Abstract

In this study, several simple equations are suggested to investigate the effects of size and density on the number, surface area, stiffening efficiency, and specific surface area of nanoparticles in polymer nanocomposites. In addition, the roles of nanoparticle size and interphase thickness in the interfacial/interphase properties and tensile strength of nanocomposites are explained by various equations. The aggregates/agglomerates of nanoparticles are also assumed as large particles in nanocomposites, and their influences on the nanoparticle characteristics, interface/interphase properties, and tensile strength are discussed.

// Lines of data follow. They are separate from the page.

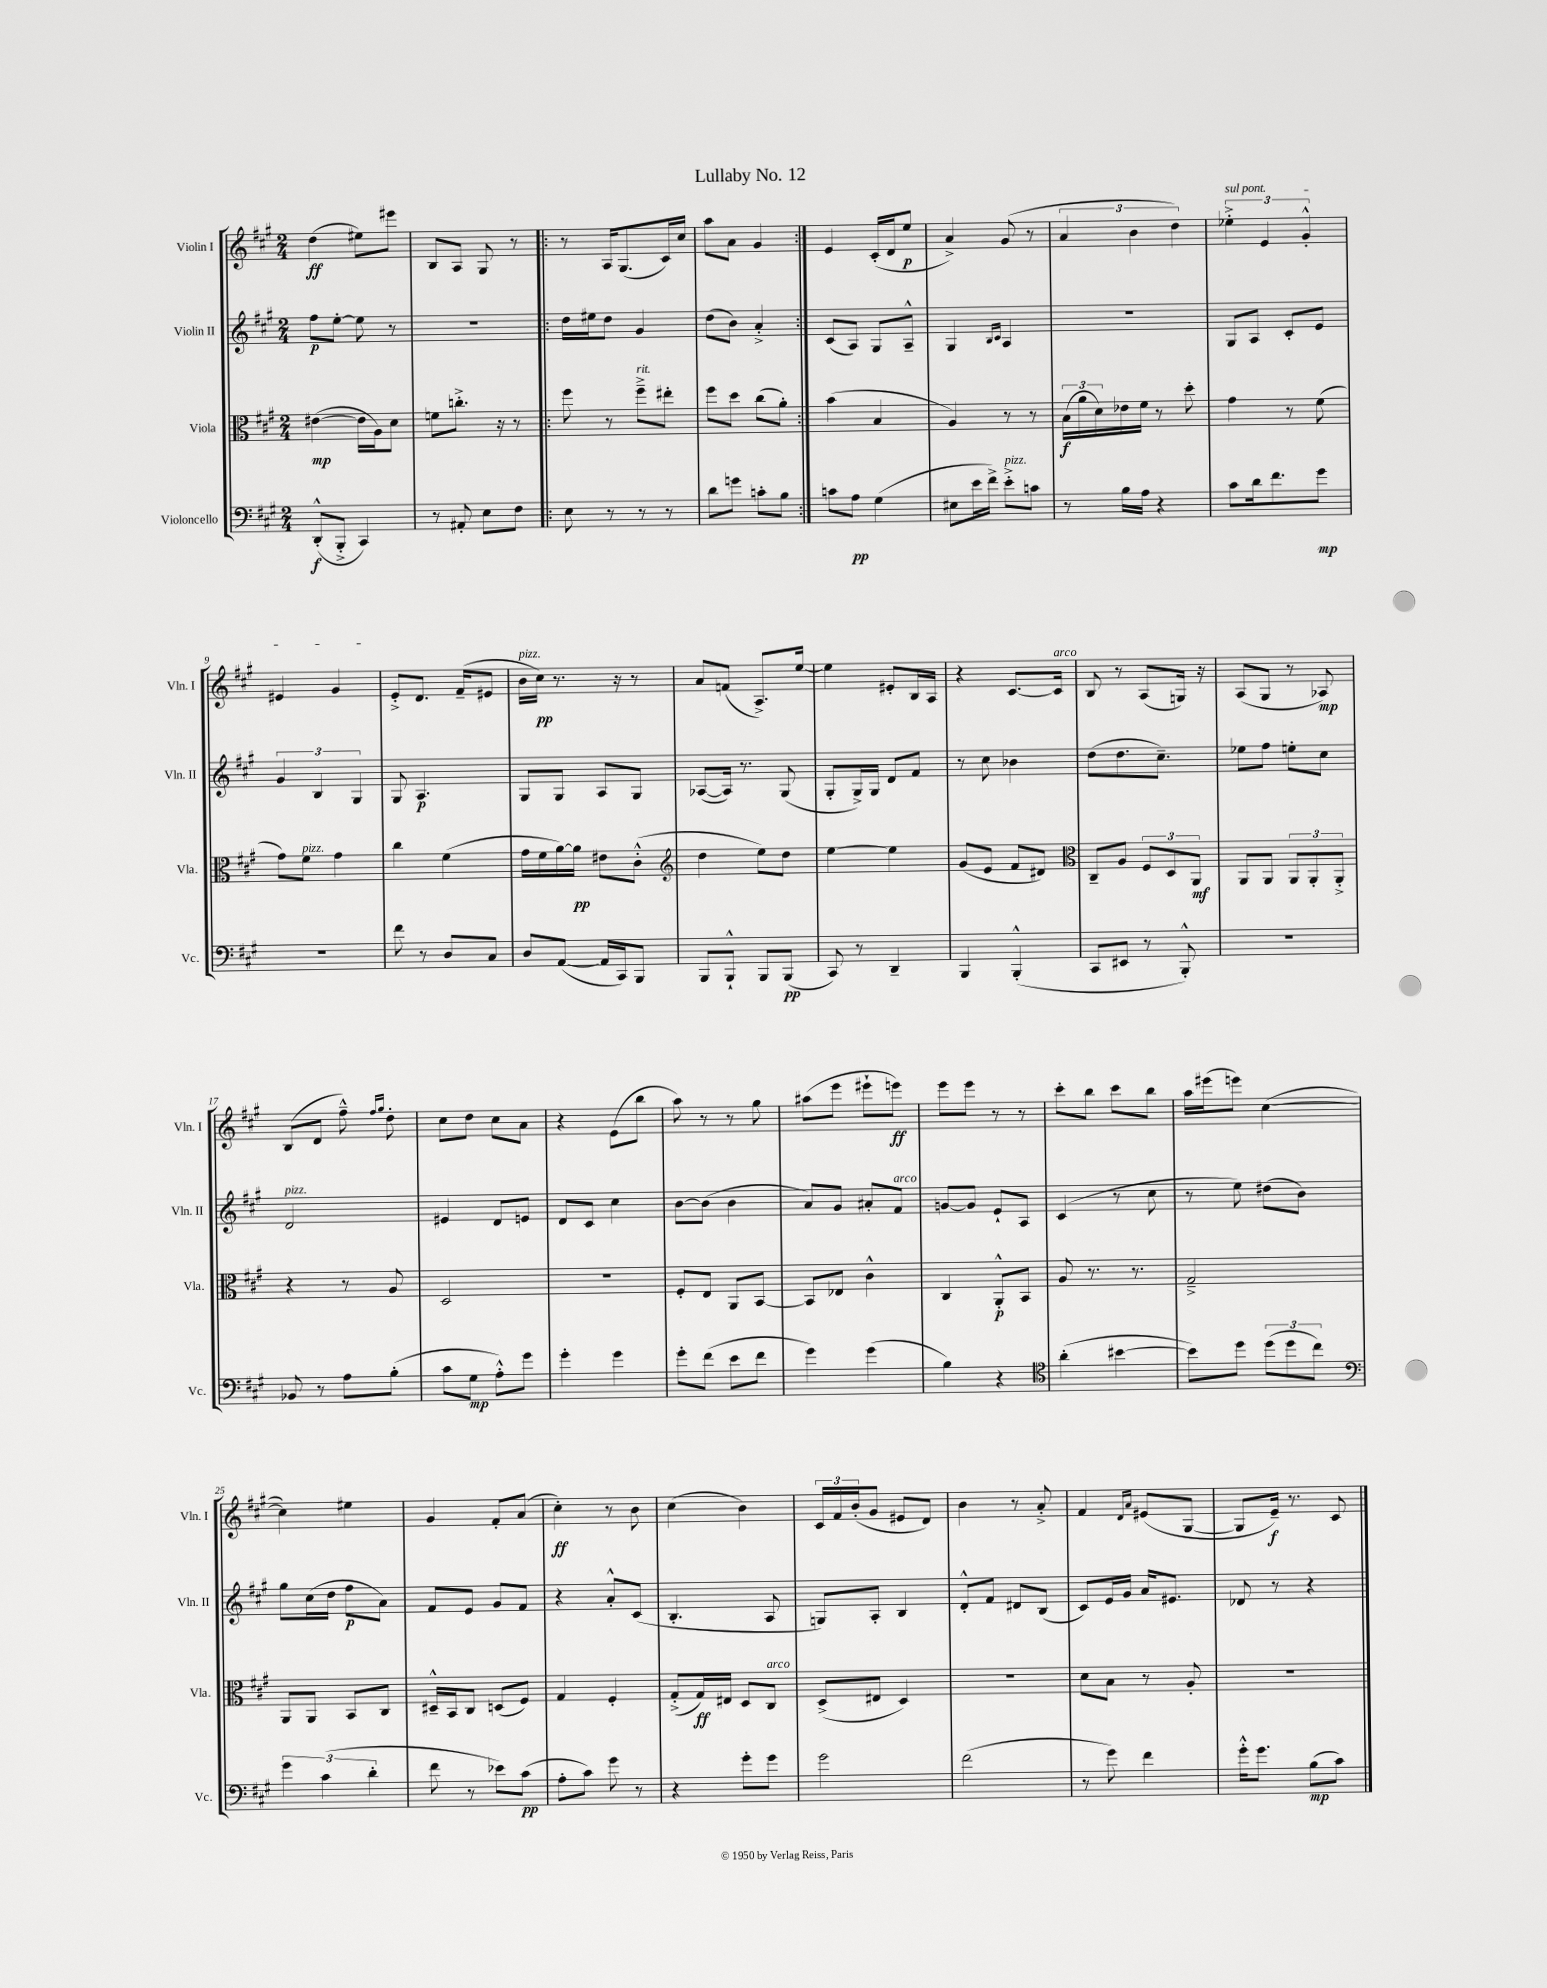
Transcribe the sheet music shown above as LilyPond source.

\header { title = "Lullaby No. 12" }
<<
\new StaffGroup <<
\new Staff = "s0" \with { instrumentName = "Violin I" shortInstrumentName = "Vln. I" } {
    \clef treble \key a \major \numericTimeSignature \time 2/4
    d''4\ff( eis''8) eis'''8 |
    b8 a8 gis8 r8 |
    \repeat volta 2 { r8 a16 gis8.( cis'16) cis''16 |
    a''8 a'8 gis'4 | }
    e'4 cis'16-.( d'16 e''8\p |
    a'4->) gis'8( r8 |
    \tuplet 3/2 { a'4 b'4 d''4) } |
    \tuplet 3/2 { \once \override TextSpanner.bound-details.left.text = \markup { \italic "sul pont." } ees''4-.->\startTextSpan e'4 gis'4-.-^ } |
    eis'4 gis'4\stopTextSpan |
    e'8-.-> d'8. fis'16--( eis'8 |
    b'16^\markup { \italic "pizz." } cis''16\pp) r8. r16 r8 |
    a'8 f'8( a8.->) e''16~ |
    e''4 eis'8-. b16 a16 |
    r4 cis'8.~ cis'16^\markup { \italic "arco" } |
    b8 r8 a8( g16) r16 |
    a8( gis8 r8 aes8\mp) |
    b8( d'8 fis''8---^) \grace { fis''16 gis''16 } d''8-. |
    cis''8 d''8 cis''8 a'8 |
    r4 e'8( b''8 |
    a''8) r8 r8 gis''8 |
    ais''8( e'''8 eis'''8-! e'''8\ff) |
    e'''8 e'''8 r8 r8 |
    cis'''8-. b''8 cis'''8 b''8 |
    a''16 eis'''16( e'''8) cis''4~( |
    cis''4) eis''4 |
    gis'4 fis'8-. a'8( |
    cis''4-.\ff) r8 b'8 |
    cis''4( b'4) |
    \tuplet 3/2 { cis'16 fis'16 b'16-.( } gis'8 eis'8 d'8) |
    b'4 r8 a'8-.-> |
    fis'4 \grace { d'16 a'16 } eis'8( gis8~ |
    gis8 e'16--\f) r8. cis'8 \bar "|." |
}
\new Staff = "s1" \with { instrumentName = "Violin II" shortInstrumentName = "Vln. II" } {
    \clef treble \key a \major \numericTimeSignature \time 2/4
    fis''8\p e''8~-. e''8 r8 |
    R2 |
    \repeat volta 2 { d''16 eis''16 d''8 gis'4 |
    d''8( b'8) a'4-.-> | }
    cis'8( a8) gis8 a8---^ |
    gis4 \grace { b16 cis'16 } a4 |
    r2 |
    gis8 a8 cis'8-. e'8 |
    \tuplet 3/2 { gis'4 b4 gis4 } |
    gis8 a4.\p |
    gis8 gis8 a8 gis8 |
    aes8~( aes16) r8. gis8( |
    gis8-. gis16->) gis16 d'8 fis'8 |
    r8 cis''8 bes'4 |
    d''8( d''8. cis''8.--) |
    ees''8 fis''8 e''8-. cis''8 |
    d'2^\markup { \italic "pizz." } |
    eis'4 d'8 e'8 |
    d'8 cis'8 cis''4 |
    b'8~ b'8( b'4 |
    a'8) gis'8 ais'8-. fis'8^\markup { \italic "arco" } |
    g'8~ g'8 e'8-! a8 |
    cis'4( r8 cis''8 |
    r8 e''8) dis''8( b'8) |
    gis''8 cis''16( d''16 fis''8\p a'8) |
    fis'8 e'8 gis'8 fis'8 |
    r4 a'8-.-^ cis'8( |
    b4.-. a8 |
    g8) a8-. b4 |
    d'8-.-^ fis'8 dis'8 b8( |
    cis'8) e'16 gis'16 a'16 eis'8. |
    des'8 r8 r4 \bar "|." |
}
\new Staff = "s2" \with { instrumentName = "Viola" shortInstrumentName = "Vla." } {
    \clef alto \key a \major \numericTimeSignature \time 2/4
    eis'4~\mp( eis'16 a16) d'8 |
    f'8 c''8.-.-> r16 r8 |
    \repeat volta 2 { fis''8 r8 fis''8--->^\markup { \italic "rit." } eis''8-. |
    fis''8 d''8 cis''8( a'8-.) | }
    b'4( b4 |
    a4) r8 r8 |
    \tuplet 3/2 { b16\f( a'16 d'16) } ees'16 fis'16 r8 d''8-. |
    gis'4 r8 fis'8( |
    gis'8) fis'8^\markup { \italic "pizz." } gis'4 |
    cis''4 fis'4( |
    gis'16 fis'16 a'16~) a'16\pp eis'8 cis'8-.-^( |
    \clef treble d''4 e''8) d''8 |
    e''4~ e''4 |
    gis'8( e'8 fis'8 dis'8) |
    \clef alto cis8-- a8 \tuplet 3/2 { fis8 d8 a,8\mf } |
    a,8 a,8 \tuplet 3/2 { a,8 a,8-. a,8-.-> } |
    r4 r8 a8 |
    d2 |
    r2 |
    fis8-. e8 a,8 b,8~ |
    b,8 ees8 cis'4-^ |
    cis4 a,8-.-^\p b,8 |
    a8 r8. r8. |
    gis2---> |
    a,8 a,8 b,8 cis8 |
    dis16---^ b,16 cis8 d8( fis8) |
    gis4 fis4-. |
    gis8-.->( gis16\ff) eis16 d8 cis8^\markup { \italic "arco" } |
    d8->( eis8 d4) |
    r2 |
    d'8 b8 r8 a8-. |
    R2 \bar "|." |
}
\new Staff = "s3" \with { instrumentName = "Violoncello" shortInstrumentName = "Vc." } {
    \clef bass \key a \major \numericTimeSignature \time 2/4
    d,8-.-^\f( b,,8-.-> cis,4) |
    r8 ais,8-. e8 fis8 |
    \repeat volta 2 { e8 r8 r8 r8 |
    d'8 g'8 c'8-. b8 | }
    c'8 a8\pp gis4( |
    eis8 e'16 fis'16->) e'8-.->^\markup { \italic "pizz." } c'8 |
    r8 b16 a16 r4 |
    cis'8 d'16 fis'8. gis'8\mp |
    r2 |
    fis'8 r8 d8 cis8 |
    d8 a,8~( a,16 cis,16) b,,8 |
    b,,8 b,,8-!-^ b,,8 b,,8\pp( |
    cis,8) r8 d,4-- |
    b,,4 b,,4-.-^( |
    cis,8 eis,8 r8 b,,8-.-^) |
    R2 |
    bes,8 r8 a8 b8-.( |
    cis'8 gis8\mp a8-.-^) gis'8 |
    gis'4-. gis'4 |
    gis'8-. fis'8( e'8 fis'8 |
    gis'4) gis'4( |
    b4) r4 |
    \clef tenor a'4-.( bis'4~ |
    bis'8) d''8 \tuplet 3/2 { d''8( d''8 cis''8) } |
    \clef bass \tuplet 3/2 { gis'4 cis'4( d'4-. } |
    fis'8 r8 ees'8) cis'8\pp( |
    a8-. cis'8) gis'8 r8 |
    r4 gis'8-. gis'8 |
    gis'2 |
    fis'2( |
    r8 gis'8) fis'4 |
    gis'16-.-^ gis'8. b8\mp( cis'8) \bar "|." |
}
>>
>>
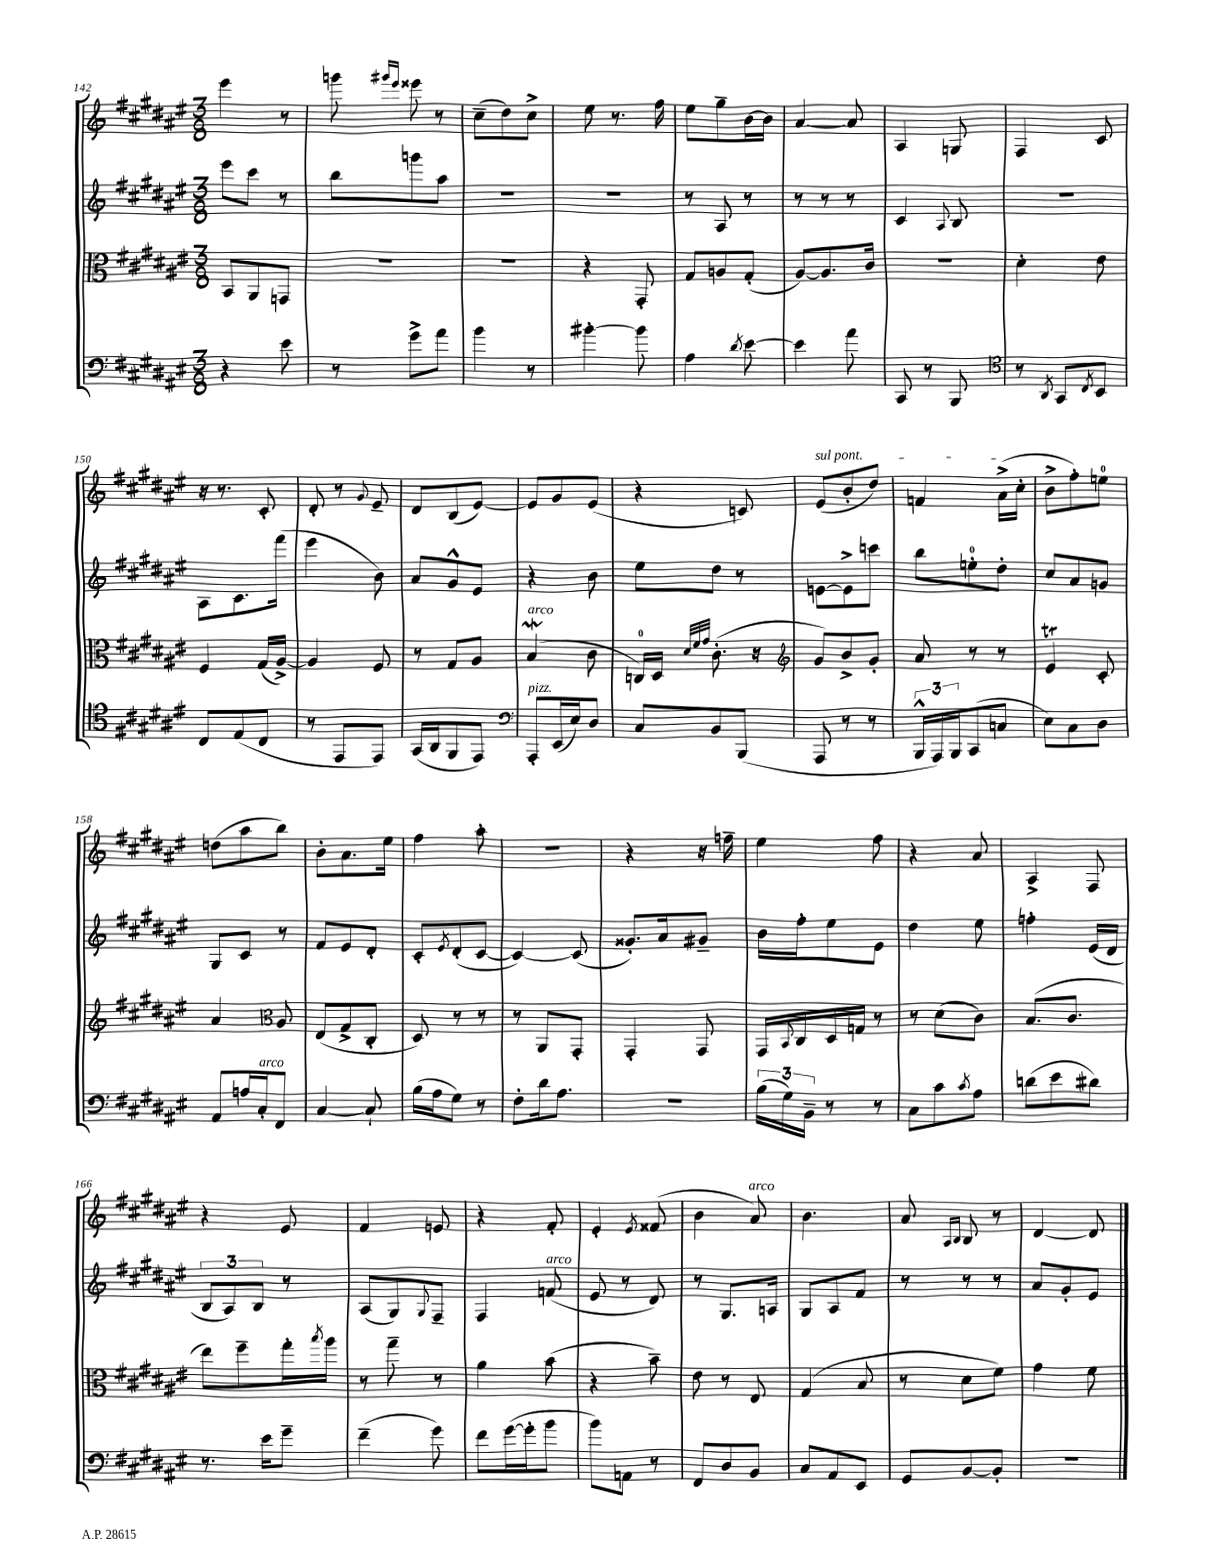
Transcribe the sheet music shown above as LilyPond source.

<<
\new StaffGroup <<
\new Staff = "s0" {
    \clef treble \key fis \major \numericTimeSignature \time 3/8
    eis'''4 r8 |
    g'''8 \grace { gis'''16 eis'''16 } eisis'''8 r8 |
    cis''8--( dis''8) cis''8-> |
    eis''8 r8. fis''16 |
    eis''8 gis''8-- b'16~ b'16 |
    ais'4~ ais'8 |
    ais4 g8 |
    fis4 cis'8 |
    r16 r8. cis'8-. |
    dis'8-. r8 \appoggiatura { gis'8 } eis'8-- |
    dis'8 b8( eis'8~) |
    eis'8 gis'8 eis'8( |
    r4 c'8) |
    \once \override TextSpanner.bound-details.left.text = \markup { \italic "sul pont." } eis'8\startTextSpan( b'8-. dis''8) |
    f'4 ais'16->( cis''16-.\stopTextSpan |
    b'8-> fis''8-.) e''8-0 |
    d''8( ais''8 b''8) |
    b'8-. ais'8. eis''16 |
    fis''4 ais''8-. |
    R4. |
    r4 r16 f''16-- |
    eis''4 fis''8 |
    r4 ais'8 |
    ais4-> fis8 |
    r4 eis'8 |
    fis'4 e'8 |
    r4 fis'8-. |
    eis'4-. \acciaccatura { eis'8 } fisis'8( |
    b'4 ais'8^\markup { \italic "arco" }) |
    b'4. |
    ais'8 \grace { ais16 b16 } b8 r8 |
    dis'4~ dis'8 \bar "|." |
}
\new Staff = "s1" {
    \clef treble \key fis \major \numericTimeSignature \time 3/8
    eis'''8 cis'''8 r8 |
    b''8 g'''8 ais''8 |
    R4. |
    R4. |
    r8 ais8 r8 |
    r8 r8 r8 |
    cis'4 \appoggiatura { ais8 } b8 |
    R4. |
    ais8 cis'8. fis'''16( |
    eis'''4 b'8) |
    ais'8 gis'8-^ eis'8 |
    r4 b'8 |
    eis''8 dis''8 r8 |
    e'8~ e'8-> c'''8 |
    b''8 e''8-0-. dis''8-. |
    cis''8 ais'8 g'8 |
    gis8 cis'8 r8 |
    fis'8 eis'8 dis'8-. |
    cis'8-. \acciaccatura { eis'8 } dis'8-.( cis'8~ |
    cis'4~) cis'8( |
    gisis'8.-.) ais'16 gis'8-- |
    b'16 fis''16-. eis''8 eis'8 |
    dis''4 eis''8 |
    f''4-. eis'16( dis'16 |
    \tuplet 3/2 { b8 ais8) b8 } r8 |
    ais8( gis8) \appoggiatura { gis8 } fis8-- |
    fis4 f'8^\markup { \italic "arco" }( |
    eis'8 r8 dis'8) |
    r8 gis8. a16 |
    gis8 ais8 fis'8 |
    r8 r8 r8 |
    ais'8 gis'8-. eis'8 \bar "|." |
}
\new Staff = "s2" {
    \clef alto \key fis \major \numericTimeSignature \time 3/8
    b,8 ais,8 g,8 |
    R4. |
    R4. |
    r4 gis,8-. |
    gis8 a8 gis8-.( |
    ais8~) ais8. cis'16 |
    R4. |
    dis'4-. eis'8 |
    fis4 gis16( ais16~->) |
    ais4 fis8 |
    r8 gis8 ais8 |
    b4\mordent^\markup { \italic "arco" }( cis'8 |
    c16-0) dis16 \grace { dis'32 fis'32 gis'32 } cis'8.-.( r16 |
    \clef treble gis'8) b'8-> gis'8-. |
    ais'8 r8 r8 |
    eis'4\trill cis'8-. |
    ais'4 \clef alto ais8 |
    eis8( gis8-> cis8-. |
    dis8) r8 r8 |
    r8 ais,8 gis,8-. |
    gis,4-. gis,8 |
    gis,16 \appoggiatura { b,8 } cis16 dis16 g16 r8 |
    r8 dis'8( cis'8) |
    b8.( cis'8. |
    eis''8) fis''8-- gis''16-. \acciaccatura { b''8 } ais''16 |
    r8 gis''8-- r8 |
    ais'4 b'8( |
    r4 b'8--) |
    eis'8 r8 eis8 |
    gis4( b8 |
    r8 dis'8 fis'8) |
    gis'4 fis'8 \bar "|." |
}
\new Staff = "s3" {
    \clef bass \key fis \major \numericTimeSignature \time 3/8
    r4 eis'8 |
    r8 gis'8-> ais'8 |
    b'4 r8 |
    bis'4~-. bis'8 |
    ais4 \acciaccatura { dis'8 } eis'8~ |
    eis'4 ais'8 |
    cis,8 r8 b,,8 |
    \clef tenor r8 \acciaccatura { ais,8 } gis,8 \acciaccatura { cis8 } b,8 |
    cis8 eis8( cis8 |
    r8 eis,8 eis,8) |
    gis,16( ais,16 fis,8 eis,8) |
    \clef bass ais,,8-.^\markup { \italic "pizz." } eis,16( eis16) dis8 |
    cis8 b,8 b,,8( |
    ais,,8 r8 r8 |
    \tuplet 3/2 { b,,16-^ ais,,16) b,,16 } cis,8( c8 |
    eis8) cis8 dis8 |
    ais,8 a16 cis16-.^\markup { \italic "arco" } fis,8 |
    cis4~ cis8-! |
    b16( ais16 gis8) r8 |
    fis8-. dis'16 ais8. |
    R4. |
    \tuplet 3/2 { b16( gis16) b,16-- } r8 r8 |
    cis8 cis'8 \acciaccatura { cis'8 } ais8 |
    d'8( eis'8 dis'8) |
    r8. eis'16 gis'8-- |
    fis'4--( gis'8) |
    fis'8 gis'16~( gis'16-. b'8 |
    b'8) a,8 r8 |
    fis,8 dis8 b,8 |
    cis8 ais,8 eis,8 |
    gis,8 b,8~ b,8-. |
    R4. \bar "|." |
}
>>
>>
\layout { \context { \Score currentBarNumber = #142 } }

The small size advantageously affects the number, surface area, stiffening efficiency, and specific surface area of nanoparticles. Only 2 g of isolated and well-dispersed nanoparticles with radius of 10 nm (R = 10 nm) and density of 2 g/cm³ produce the significant interfacial area of 250 m² with polymer matrix. Moreover, only a thick interphase cannot produce high interfacial/interphase parameters and significant mechanical properties in nanocomposites because the filler size and aggregates/agglomerates also control these terms. It is found that a thick interphase (t = 25 nm) surrounding the big nanoparticles (R = 50 nm) only improves the B interphase parameter to about 4, while B = 13 is obtained by the smallest nanoparticles and the thickest interphase.